Idaho's Food Scene
(page 11 of 12)
Hunting the elusive morel
Meet me where the sun doesn’t shine. In spring, I’ll be 3,000 feet up, popping my wrinkled head out of soil that’s just right. By July, strap on your hiking boots and hasten the chase; I’ll be 10,000 feet up, hiding among the pine needles. Unless, of course, I just don’t feel like it.
Thus speaks the mysterious morel. For Idaho’s eager mushroom hunters, the morel provides one of nature’s ultimate scavenger hunts, a quest that can start in Boise and finish three months later, panting and tired, in the Sawtooth’s alpine lakes. Now that is an epic fungus hunt.
Kathy Richmond, of the Southern Idaho Mycological Association, has some advice. “Shady areas on north or east facing slopes are good starting places,” she said. “The first year after a forest fire will create a flush of morels, but that will drop off precipitously the following years as the soil’s nutrients will be largely used up.” Richmond has found morels where the water meets sand along the Salmon River and in various spots along the Big Wood River.

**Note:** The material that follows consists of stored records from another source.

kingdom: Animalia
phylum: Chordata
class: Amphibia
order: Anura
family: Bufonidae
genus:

But morels are happiest amid wood debris and trees, which means a new layer of mulch around a downtown apartment complex may yield surprises.
Those curious souls who love being outside and getting filthy should begin hunting in the south Wood River Valley in late May, especially after a rainfall. With eyes earthward, you may look up at some point and realize you are completely lost. Recruit a partner and identify landmarks, or maybe work on your whistling. You won’t want to be lost in the woods with nothing but your stash of raw mushrooms for sustenance; morels should always be cooked.
Richmond said hunters should learn to distinguish between blond and black edible varieties (Morchella esculenta and Morchella elata, respectively), as well as false morels, which can accumulate dangerous toxins in the human body. For the novice hunter, she recommended hauling along a copy of Peterson’s Field Guide to Mushrooms.
Complete your morel spirit quest by cooking and devouring these earthy delights. Rise them thoroughly first and, if you have a real bounty, try drying them. Some morel fans believe that dehydrated morels are even more flavorful.